1. Wenn Kinder zum Zankapfel werden, bleibt immer das Kindeswohl auf der Strecke. Das gilt insbesondere für den Sorge- und Besuchsrechtsstreit. Als Anwalt sind Sie bestens geschult in der Schlichtung und im Erarbeiten einer gütlichen Regelung. Setzen Sie dies ein, suchen Sie den Dialog mit der anderen Partei. Das Kind wird es Ihnen danken.
2. Überlegen Sie sich gut, ob es ein Gutachten braucht. Meist kann ohne vertiefte psychologische Kenntnisse eine gute Lösung gefunden werden. Auch kann die Begutachtung für die Beteiligten zur Belastung werden. Es entstehen Kosten, und es gibt wenig qualifizierte Gutachter. Gutachten sind nur sinnvoll bei sehr komplexen Fragen, bei denen besonderer Sachverstand nötig ist. Dissens der Parteien ist allein kein Argument für ein Gutachten.
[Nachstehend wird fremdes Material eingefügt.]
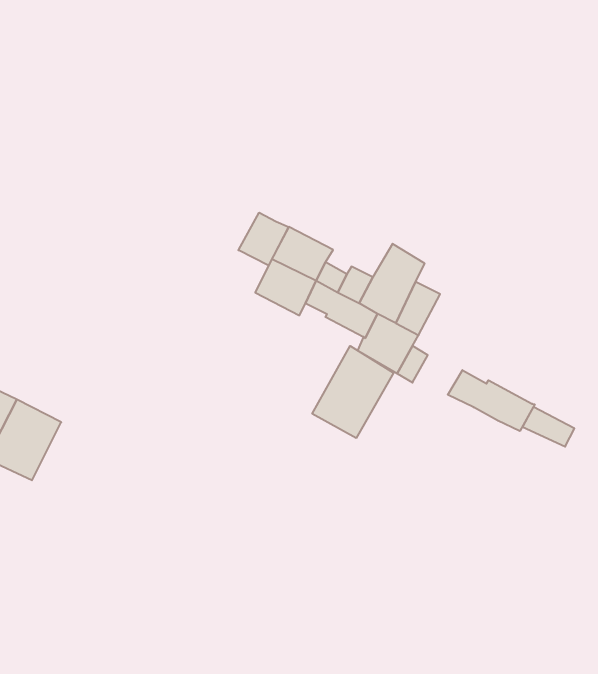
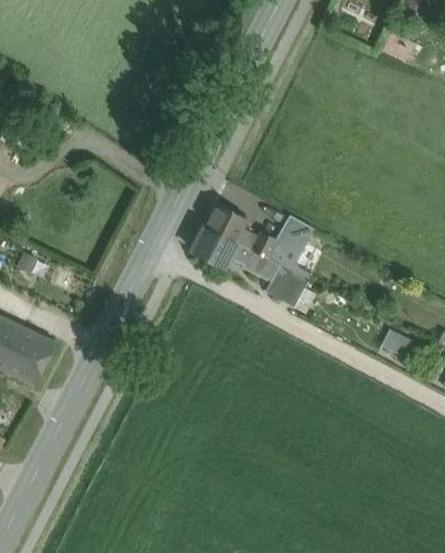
building: [238,213,289,266] -> none
building: [312,346,394,438] -> none
building: [448,370,535,431] -> none

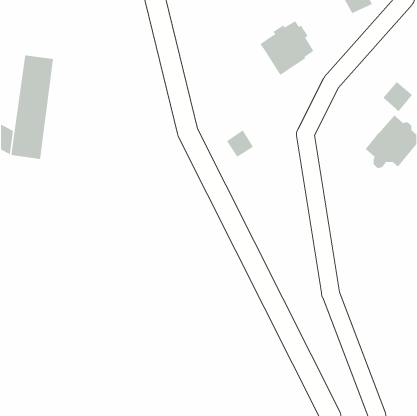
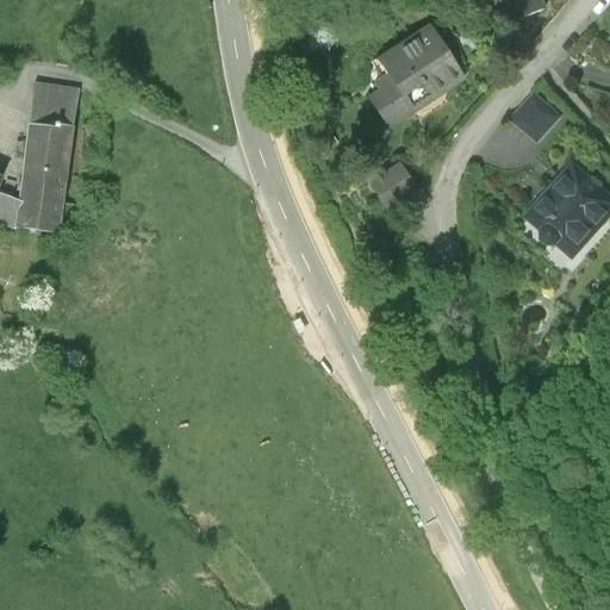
building: none -> [367,73,407,124]
building: [383,81,413,112] -> [515,94,559,139]
building: [226,130,254,157] -> [368,164,409,205]

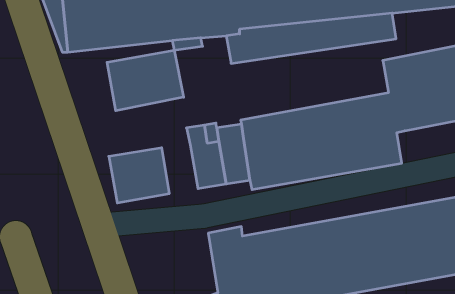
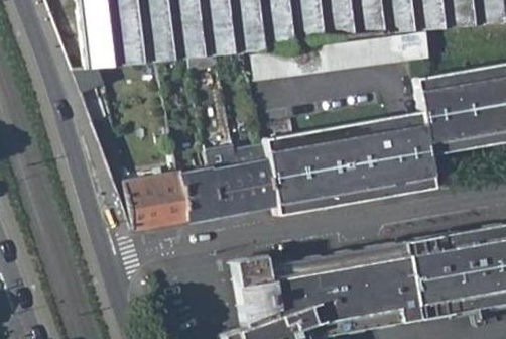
building: [107,50,184,111] -> none
building: none -> [185,167,224,219]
3. Gute Fragen sind zentral. Mit welchen Fragen können die wesentlichen Aspekte des Wohls des Kindes erfasst werden? Verstehen Sie sich bei der Formulierung von Fragen als Fürsprecher des Kindes. Helfen Sie ihrer Klientschaft, Fragen in diesem Sinn zu verstehen oder zu stellen. Gehen Sie dabei nicht ins Detail, die Sachverständigen werden die Fragestellungen herunterbrechen. Die Fragen sollen mit den Sachverständigen abgesprochen werden.
4. Die Qualität des Gutachtens steht und fällt mit der Qualifikation der Sachverständigen. Sie haben einen akademischen Abschluss in Psychologie und bringen langjährige entsprechende Erfahrungen aus anerkannten Institutionen mit. Auch Fachtitel, etwa der FSP, geben Orientierung. Der Auftraggeber prüft diese Voraussetzungen.
5. Ermutigen Sie Ihre Klientschaft zur Mitarbeit am Gutachten und weisen Sie diese auf ihre Mitwirkungspflicht hin (Artikel 448 ZGB). Kooperation ist die Chance, eigene Anliegen einzubringen. Wichtig ist auch, dass die Kinder partizipieren können. Besprechen Sie allfällige Bedenken und Ängste betreffend Gutachten mit Ihrer Mandantschaft. Diese darf bei Unklarheiten bei den Sachverständigen nachfragen.
6. Manchmal widersprechen die Wünsche der Eltern den Bedürfnissen und Interessen der Kinder. Gutachten dienen nie den Partikularinteressen der Eltern – sie werden für die Kinder geschrieben: Das Kindeswohl steht immer im Zentrum. Die Sachverständigen sind neutral gegenüber den Parteien, nehmen aber Partei für das Wohl des Kindes.
7. So prüfen Sie die Qualität des Gutachtens: Wird deutlich, dass der Prozess ergebnisoffen war? Ist die Faktenlage reichhaltig und gut dargestellt? Werden nachvollziehbare Schlüsse gezogen? Beruhen die Antworten auf die Fragen nicht auf Behauptungen, sondern auf nachgewiesenen Fakten und schlüssigen Überlegungen? Orientieren sich die Folgerungen am Kindeswohl? Sind sie zudem nie schematisch, sondern beziehen sich immer auf den vorliegenden Einzelfall?
8. Die Ergebnisse des Gutachtens können umstritten sein. Das liegt meist in der Natur der Sache und nicht am Gutachten selber. Helfen Sie Ihrer Klientschaft, diesen Umstand einzuordnen. Auch hier können Sie mediatorisch tätig sein. Allfällige Irritationen sollen in Kooperation mit dem Auftraggeber geklärt werden. Skandalisierung ist immer Eskalation: Den Preis dafür zahlen die Kinder. Wirken Sie hier mässigend.
9. Manchmal muss etwas zu einem Ende kommen. Seien Sie also zurückhaltend mit Ergänzungsfragen (Artikel 187 Absatz 4 ZPO). Prüfen Sie, ob die Antwort nicht schon im Gutachten enthalten ist. Ergänzungsfragen machen dann Sinn, wenn etwas unklar ist, etwas zu wenig berücksichtigt wurde oder sich Verhältnisse in der Zwischenzeit substanziell geändert haben. Es soll darauf verzichtet werden, wenn sie nur zu einer unnötigen Verlängerung eines Streits führen.